IBM Cloud launches tool for visibility on digital sovereignty

IBM Cloud launches tool for visibility on digital sovereignty

IBM Cloud introduces the IBM Cloud Sovereignty Risk Profile, a new tool that helps companies demonstrate their digital sovereignty. The solution is part of IBM’s Security and Compliance Center Workload Protection and offers continuous monitoring of cloud workloads. Organizations and governments can use it to demonstrate their control over sovereignty, ranging from data residency and encryption to operational independence.

IBM Cloud builds its sovereignty strategy on four pillars. The first is provability: compliance must be demonstrable, not merely claimed. Through continuous monitoring, the platform translates sovereignty requirements into measurable risk scenarios and delivers audit-ready evidence for regulators.

The second pillar is encryption. Through Keep Your Own Key (KYOK) technology, supported by FIPS 140-3 Level 4-certified hardware, the customer retains exclusive control over their own encryption keys. Not even IBM can decrypt the customer’s data.

Flexibility is central to the third pillar: organizations can choose from dedicated Multizone Regions, single-tenant cloud environments, or local partnerships where data centers are managed by local staff. Finally, the fourth pillar guarantees portability through open technologies such as Red Hat OpenShift and Kubernetes, to prevent vendor lock-in.

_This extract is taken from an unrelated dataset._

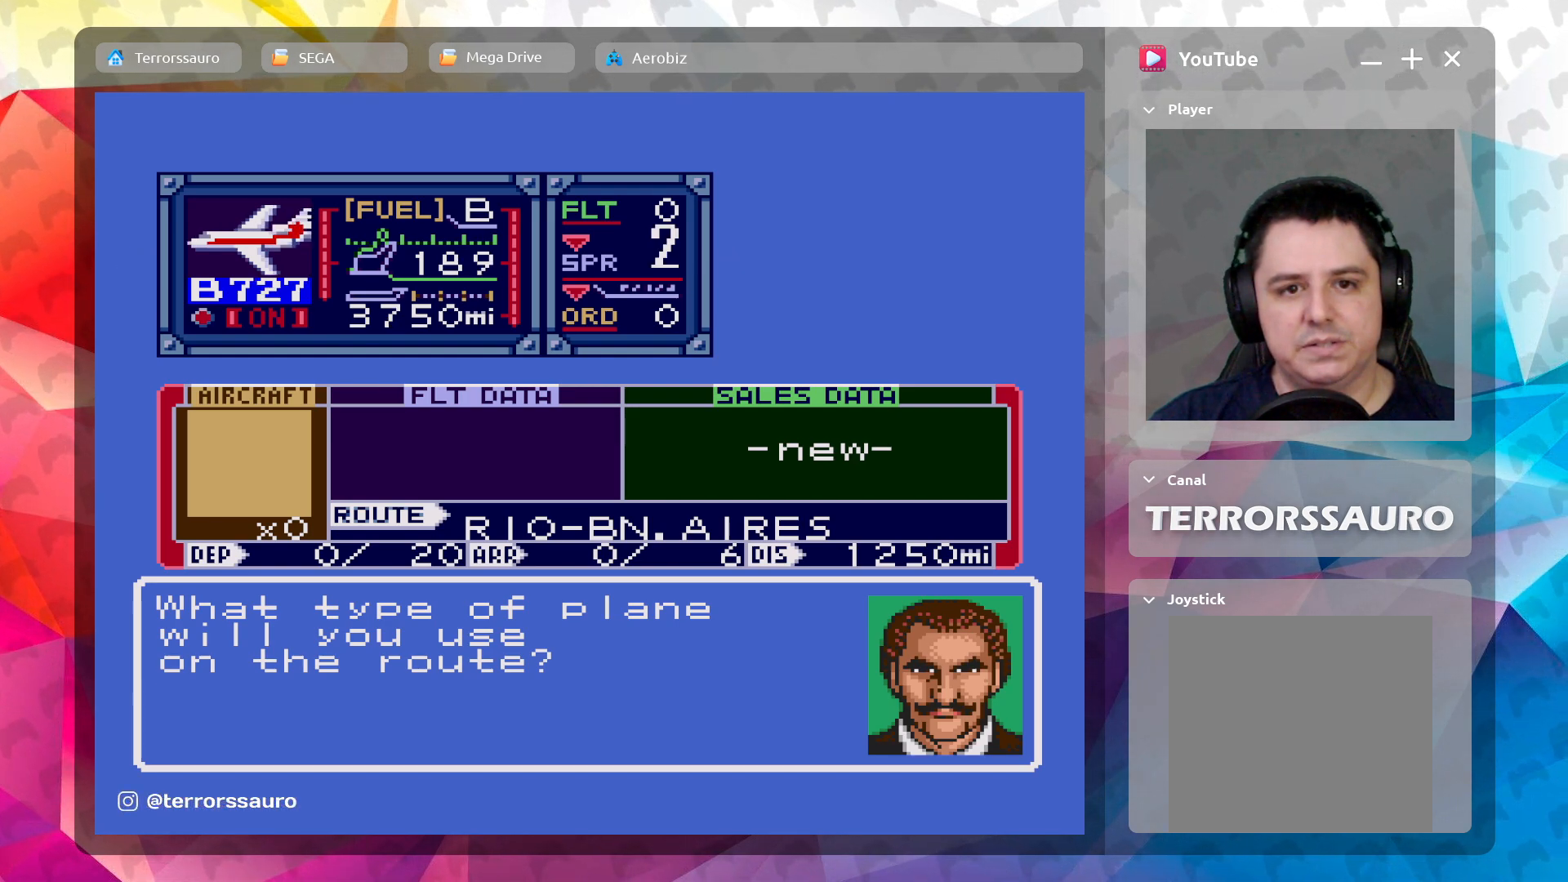
{"buttons": [], "left_stick": "center", "events": [[167, "left_stick", "left"], [417, "left_stick", "center"]]}
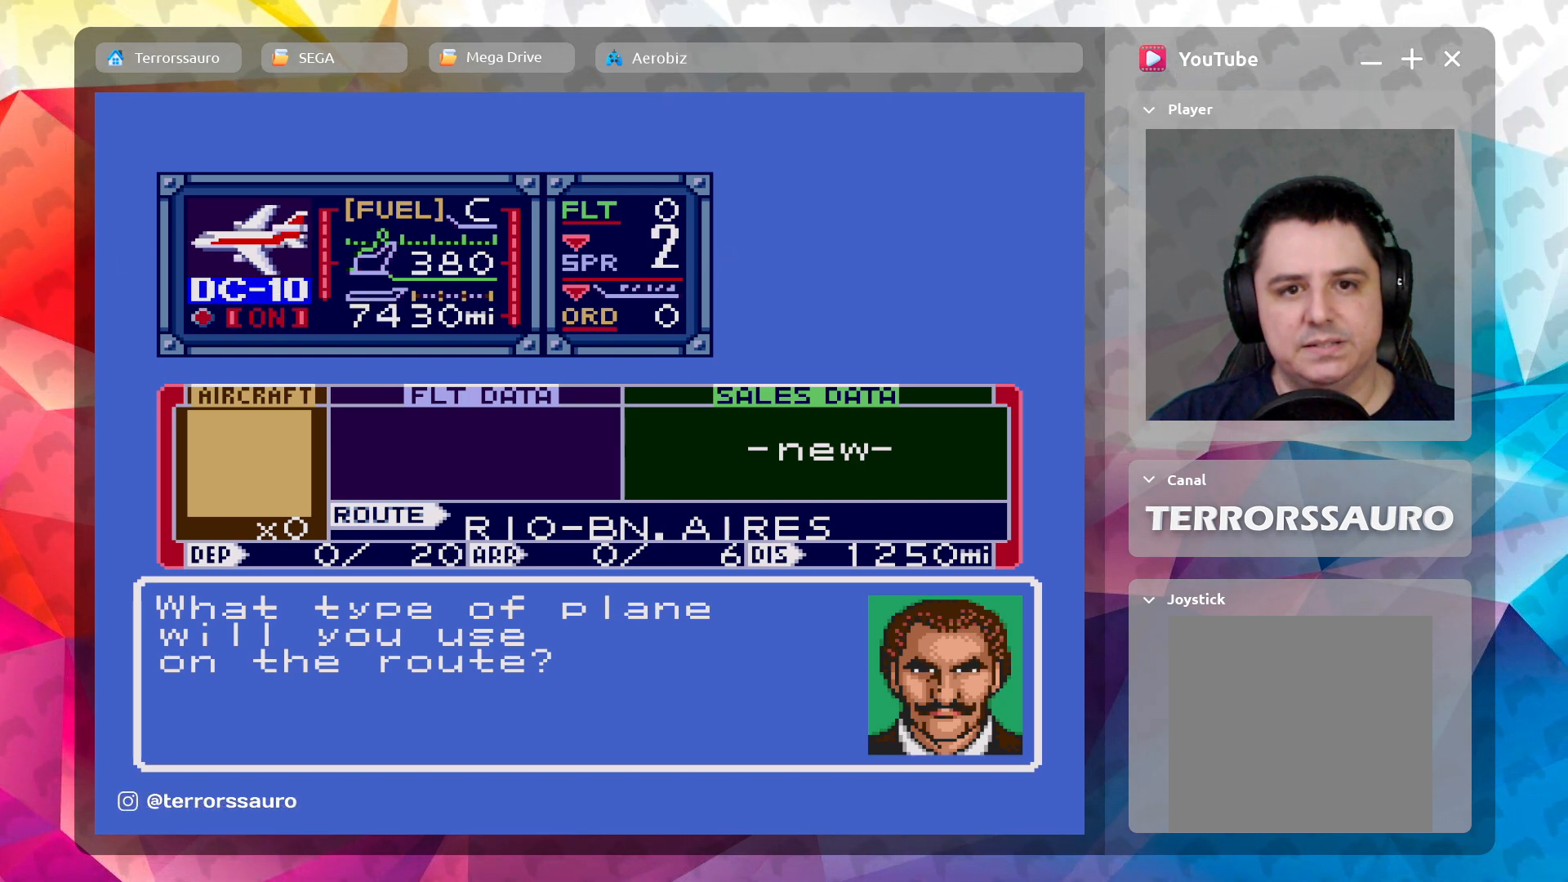
{"buttons": [], "left_stick": "left", "events": [[400, "left_stick", "left"]]}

Part of a broader sovereignty portfolio

The Sovereignty Risk Profile is the latest addition to IBM’s sovereignty portfolio. In January 2026, IBM announced Sovereign Core, a software platform for sovereign cloud and AI environments, which became generally available in early May 2026 during IBM Think 2026.

With the Sovereignty Risk Profile, IBM is focusing primarily on highly regulated sectors such as government, financial services, and healthcare, where regulators are increasingly demanding audit-ready evidence.